Why is this a very surprising discovery? 

 

            To resolve this paradox, we have two choices:

  1. Our ideas about how the planets formed in our solar system are wrong.
  2. The Jovian planets in these solar systems formed far out, as our theories say they should have,  but some process moved them in.  

 

We currently believe it is the second of  these possibilities, and there are a couple of possible processes which could have caused “migration”  of these giant planets.  One of the more compelling is the formation of additional massive planets further out in the early planetary nebula would have “shepherded” the  Jupiter and Saturn-like planets into  the Sun. 

 

            The big question which arises now is the following.  Are these systems with the “hot Jupiters” anomalous (even though there are lots of them now),  or is the solar system anomalous in that the Jupiters never marched through the inner solar system on their way to the Sun? 

 

            One thing that should be emphasized is that the detections to date may be examples of a “selection effect”.  The measurements will find the star systems which have such planets, but would not indicate star systems with “normal” planetary systems. 

 

An Intriguing Suggestion

            These finding have produced a recent intriguing suggestion about the history of terrestrial planet formation in the universe.
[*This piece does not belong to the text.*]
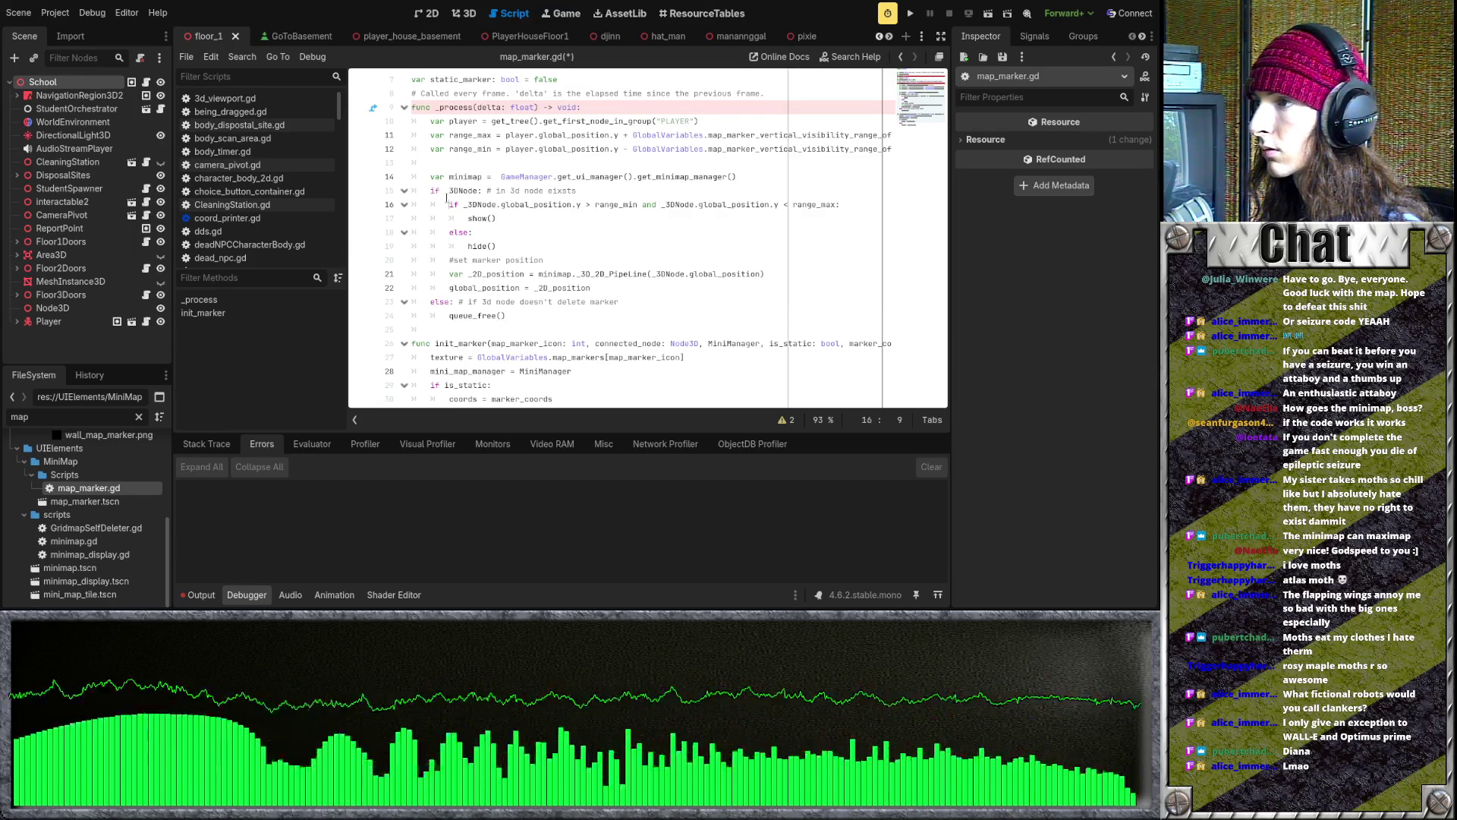
{"action": "scroll", "coordinate": [450, 202], "scroll_direction": "up", "scroll_amount": 2}
{"action": "scroll", "coordinate": [455, 209], "scroll_direction": "down", "scroll_amount": 2}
·        As time goes on in the history of the universe, the abundance of heavy elements (oxygen, carbon, nitrogen, iron, etc) increases.  These are the elements which are necessary for the precipitable material that makes up the planetesimals. 

·        Early in the history of the universe,  the abundance of the heavy elements was too low.  The mass of material that could  be precipitated out of the protoplanetary nebula was too small to form planets of the sort we see. 

·        Late in the history of the solar system, the abundance of heavy elements was too high.  There was too much material to precipitate out,  and the large number of planets in the solar systems would have caused migrations of Jovian planets from the outer solar system into the Sun. 

·        As a result, there was an optimum period to form terrestrial planets in stable solar system. 

 

C.H. Linewater estimates that 75 percent of star systems that would form stable terrestrial planets did so before the Sun formed.  Linewater estimates that the average terrestrial planet   in the universe is 1.8 billion years older than the Earth.  If Linewater is correct, the Earth is a latecomer in the universe.  Look out at the night sky and think that it might be filled with Earth-like planets much older than the Earth.  This idea will be of great significance in the next and final topic in this course.